Document segment:

Nothing says "I'm a woman of the people" quite like allegedly using your members' hard-earned dues money to publish your own book about why you're important. The Republican-led House Committee on Education and the Workforce has opened a review into whether American Federation of Teachers President Randi Weingarten used union funds to bankroll her book, Why Fascists Fear Teachers: Public Education and the Future of Democracy, as Trending Politics reported. That title alone deserves some kind of award for self-congratulation.
Committee Chairman Tim Walberg of Michigan and Subcommittee Chairman Rick W. Allen of Georgia sent Weingarten a letter on Wednesday laying out the allegations. The committee stated that "the prospect that rank-and-file educators' dues may have financed a project that generated private financial gain raises serious questions about transparency, accountability, and fiduciary responsibility within one of the nation's largest labor organizations." That is congressional speak for "we think something smells funny."
And the numbers they cite are not exactly pocket change. Analyses of AFT financial disclosures by the Freedom Foundation reportedly found payments exceeding $400,000 to a collaborator credited in the book's acknowledgments as a "day-to-day thought partner." Nearly $1 million allegedly went to a law firm for work that included legal review of the manuscript. Royalty payments totaling $125,000 were directed to Teachers Want What Kids Need, LLC, a Delaware entity. Because nothing screams grassroots education advocacy like a Delaware LLC.

Task set:
[A] In the article on the Weingarten book inquiry, what total in royalty payments went to Teachers Want What Kids Need, LLC?
[B] Pick up the article on the Weingarten book inquiry after its last sentence and keep writing it.

Information given:
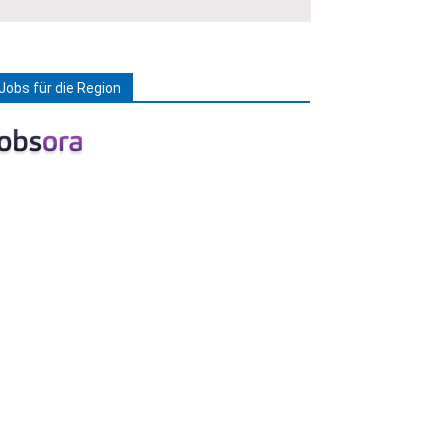
Jobs für die Region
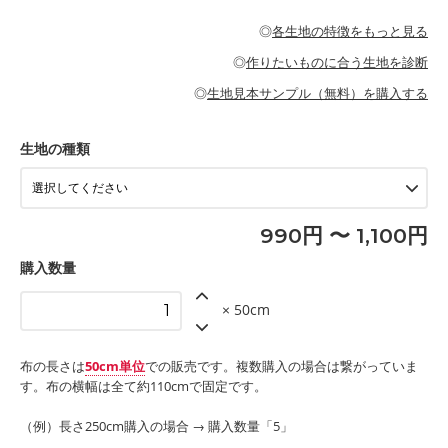
・パジャマなどの寝具
・ギャザーが多いワンピース
・シャツ、ワンピース、チュニック、イージーパンツなどの大人
・シャツなどの大人服
がないので、ボトムスやタックスカートに向いています。
当店のキャンバス生地は、11号帆布相当の厚みです。 丈夫で高い
服
◎
各生地の特徴をもっと見る
・スカート、甚平などの子ども服
もっと詳しく見る
耐久性があります。トートバッグ・ポーチ・ペンケースなどの布
もっと詳しく見る
・スカート、ワンピース、ブラウス、パンツなどの子ども服
・レッスンバッグ、上履き袋などの通園通学グッズ
小物、インテリア用品に向いています。
◎
作りたいものに合う生地を診断
・布団カバーなどの寝具
もっと詳しく見る
・トートバッグ
・甚平、浴衣など
・カーテン、エプロン、テーブルクロスなどの暮らしのアイテム
・トートバッグ
◎
生地見本サンプル（無料）を購入する
・パンツ、タックスカートなどのボトムス
・ポーチ、ペンケースなどの布小物
もっと詳しく見る
・インテリア用品
もっと詳しく見る
・工作用エプロン
生地の種類
もっと詳しく見る
990円 〜 1,100円
購入数量
× 50cm
布の長さは
50cm単位
での販売です。複数購入の場合は繋がっていま
す。布の横幅は全て約110cmで固定です。
（例）長さ250cm購入の場合 → 購入数量「5」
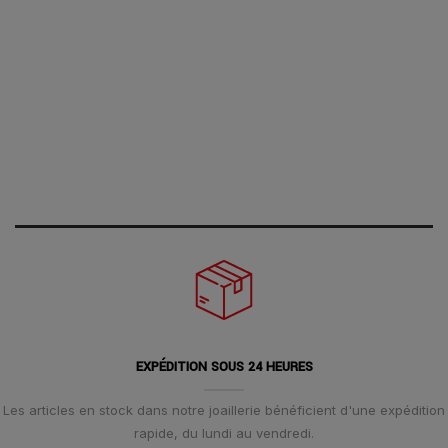
EXPÉDITION SOUS 24 HEURES
Les articles en stock dans notre joaillerie bénéficient d'une expédition
rapide, du lundi au vendredi.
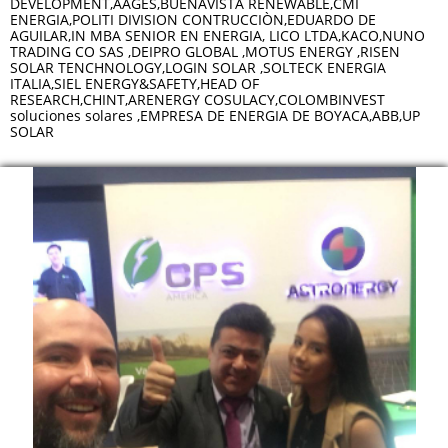
DEVELOPMENT,AAGES,BUENAVISTA RENEWABLE,CMI
ENERGIA,POLITI DIVISION CONTRUCCIÒN,EDUARDO DE
AGUILAR,IN MBA SENIOR EN ENERGIA, LICO LTDA,KACO,NUNO
TRADING CO SAS ,DEIPRO GLOBAL ,MOTUS ENERGY ,RISEN
SOLAR TENCHNOLOGY,LOGIN SOLAR ,SOLTECK ENERGIA
ITALIA,SIEL ENERGY&SAFETY,HEAD OF
RESEARCH,CHINT,ARENERGY COSULACY,COLOMBINVEST
soluciones solares ,EMPRESA DE ENERGIA DE BOYACA,ABB,UP
SOLAR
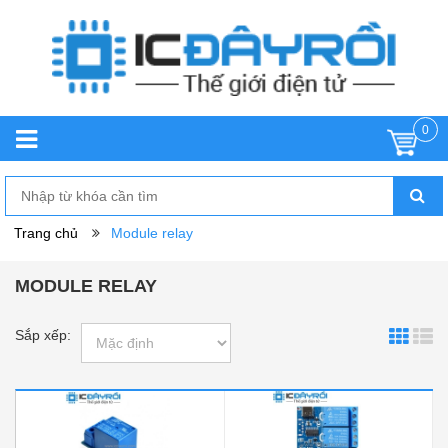
0
Trang chủ
Module relay
MODULE RELAY
Sắp xếp:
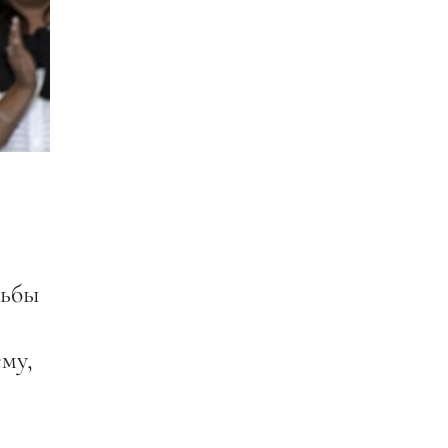
дьбы
ему,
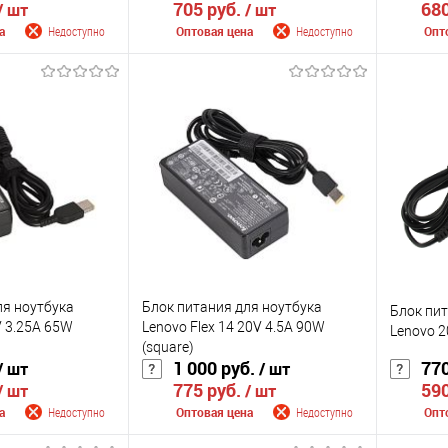
705 руб.
680
/ шт
/ шт
а
Недоступно
Оптовая цена
Недоступно
Опт
 поступлении
Сообщить о поступлении
Сооб
К сравнению
К сра
Недоступно
В избранное
Недоступно
В изб
Цвет
Цвет
ля ноутбука
Блок питания для ноутбука
Блок пит
V 3.25A 65W
Lenovo Flex 14 20V 4.5A 90W
Lenovo 2
(square)
1 000 руб.
770
/ шт
/ шт
775 руб.
590
/ шт
/ шт
а
Недоступно
Оптовая цена
Недоступно
Опт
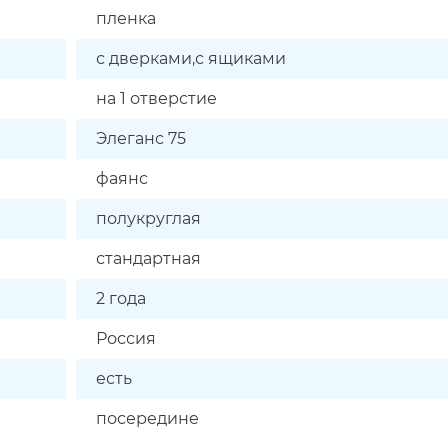
пленка
с дверками,с ящиками
на 1 отверстие
Элеганс 75
фаянс
полукруглая
стандартная
2 года
Россия
есть
посередине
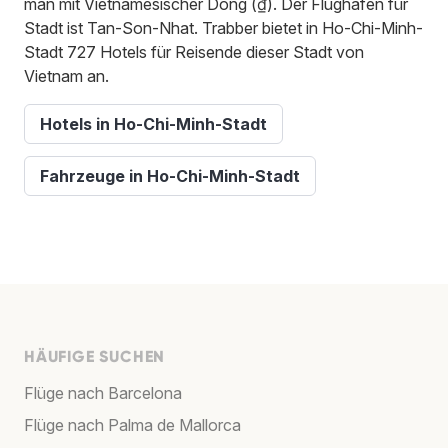
man mit Vietnamesischer Dong (₫). Der Flughafen für
Stadt ist Tan-Son-Nhat. Trabber bietet in Ho-Chi-Minh-
Stadt 727 Hotels für Reisende dieser Stadt von
Vietnam an.
Hotels in Ho-Chi-Minh-Stadt
Fahrzeuge in Ho-Chi-Minh-Stadt
HÄUFIGE SUCHEN
Flüge nach Barcelona
Flüge nach Palma de Mallorca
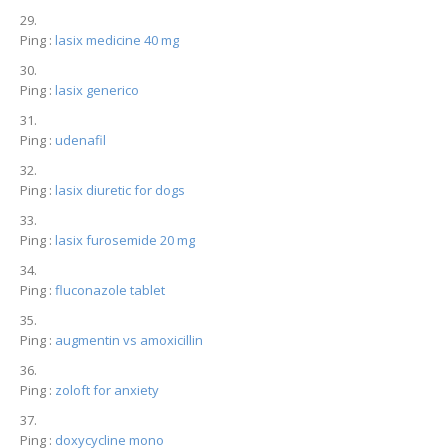
Ping :
lasix medicine 40 mg
Ping :
lasix generico
Ping :
udenafil
Ping :
lasix diuretic for dogs
Ping :
lasix furosemide 20 mg
Ping :
fluconazole tablet
Ping :
augmentin vs amoxicillin
Ping :
zoloft for anxiety
Ping :
doxycycline mono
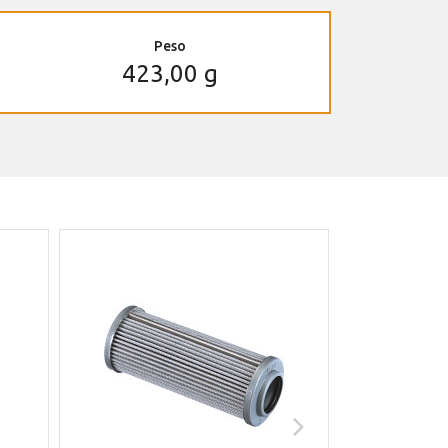
Peso
423,00 g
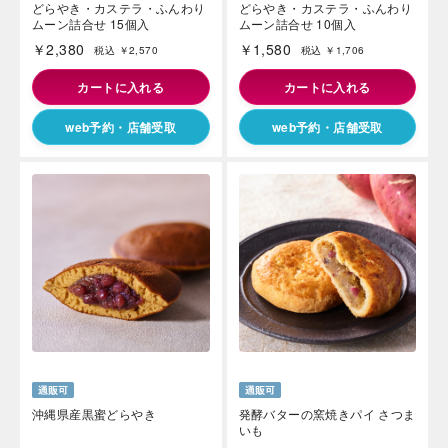
どらやき・カステラ・ふんわり
どらやき・カステラ・ふんわり
ムーン詰合せ 15個入
ムーン詰合せ 10個入
￥2,380
￥1,580
税込 ￥2,570
税込 ￥1,706
カートに入れる
カートに入れる
web予約・店舗受取
web予約・店舗受取
沖縄県産黒蜜どらやき
発酵バターの窯焼きパイ さつま
いも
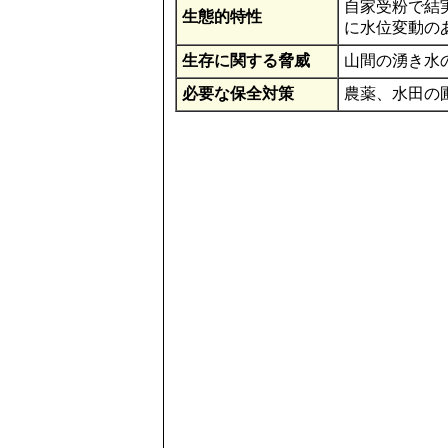
自家受粉で結
生態的特性
に水位変動の
生存に関する脅威
山間の湧き水
必要な保全対策
農薬、水田の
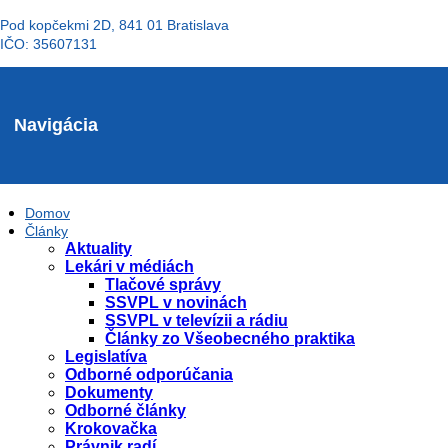
Pod kopčekmi 2D, 841 01 Bratislava
IČO: 35607131
Navigácia
Domov
Články
Aktuality
Lekári v médiách
Tlačové správy
SSVPL v novinách
SSVPL v televízii a rádiu
Články zo Všeobecného praktika
Legislatíva
Odborné odporúčania
Dokumenty
Odborné články
Krokovačka
Právnik radí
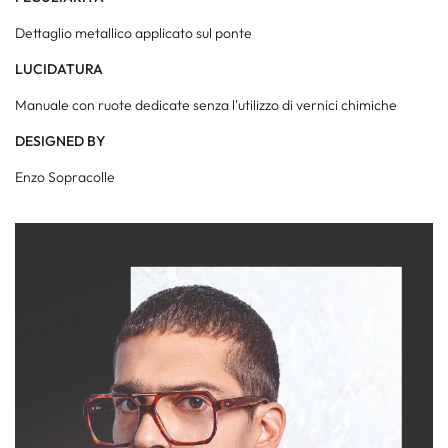
Dettaglio metallico applicato sul ponte
LUCIDATURA
Manuale con ruote dedicate senza l'utilizzo di vernici chimiche
DESIGNED BY
Enzo Sopracolle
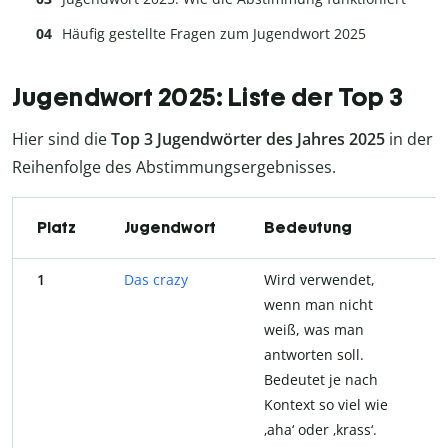
Häufig gestellte Fragen zum Jugendwort 2025
Jugendwort 2025: Liste der Top 3
Hier sind die
Top 3 Jugendwörter des Jahres 2025
in der
Reihenfolge des Abstimmungsergebnisses.
Platz
Jugendwort
Bedeutung
1
Das crazy
Wird verwendet,
wenn man nicht
weiß, was man
antworten soll.
Bedeutet je nach
Kontext so viel wie
‚aha‘ oder ‚krass‘.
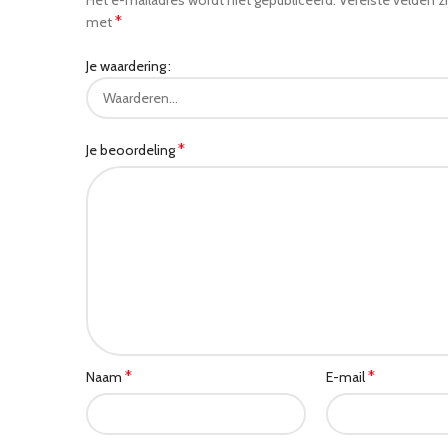
Het e-mailadres wordt niet gepubliceerd.
Vereiste velden z
*
met
Je waardering
*
Je beoordeling
*
*
Naam
E-mail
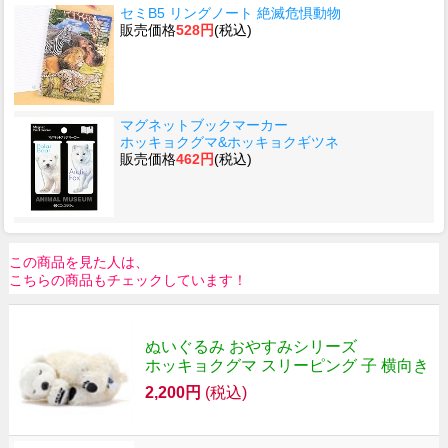
セミB5 リングノート 絶滅危惧動物
販売価格
528円
(税込)
マグネットブックマーカー
ホッキョクグマ&ホッキョクギツネ
販売価格
462円
(税込)
この商品を見た人は、
こちらの商品もチェックしています！
ぬいぐるみ おやすみシリーズ
ホッキョクグマ スリーピング 子 横向き
2,200円
(税込)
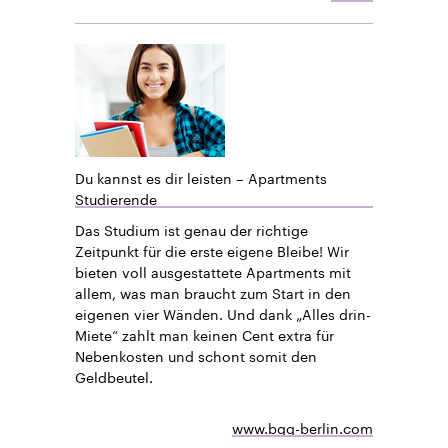
Du kannst es dir leisten – Apartments
Studierende
Das Studium ist genau der richtige
Zeitpunkt für die erste eigene Bleibe! Wir
bieten voll ausgestattete Apartments mit
allem, was man braucht zum Start in den
eigenen vier Wänden. Und dank „Alles drin-
Miete“ zahlt man keinen Cent extra für
Nebenkosten und schont somit den
Geldbeutel.
www.bgg-berlin.com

Results of the tasks:
[A] $125,000.

[B]
Weingarten has described the book as undertaken in full partnership with the AFT and has stated that "any and all proceeds from the book are shared equally." Her attorney called the inquiry a "fishing expedition" and noted that prior Republican-led examinations of the AFT produced no negative findings. Fair enough, but lawmakers seem eager to cast their line again.
The committee has requested a mountain of documentation by July 21, 2026, covering everything from expenditures and contracts to the formation of that LLC, promotional expenses, internal policies on using union resources for personal income projects, and relevant communications. They want to determine whether legislative changes to disclosure requirements under the Labor-Management Reporting and Disclosure Act might be needed.
For context, Weingarten's annual compensation from the AFT is reported at approximately $469,442. She has led the union since 2008, representing roughly 1.8 million members. This is not her first rodeo with congressional scrutiny either. A 2023 House subcommittee examined the AFT's role in school reopening guidance during the pandemic, where she testified.
Publicly available information does not indicate any Department of Justice investigation into Weingarten or the AFT regarding these financial matters. So for now this remains a congressional review, not a criminal probe. But if you are a rank-and-file teacher wondering where your dues went, you might want to check the bestseller shelf.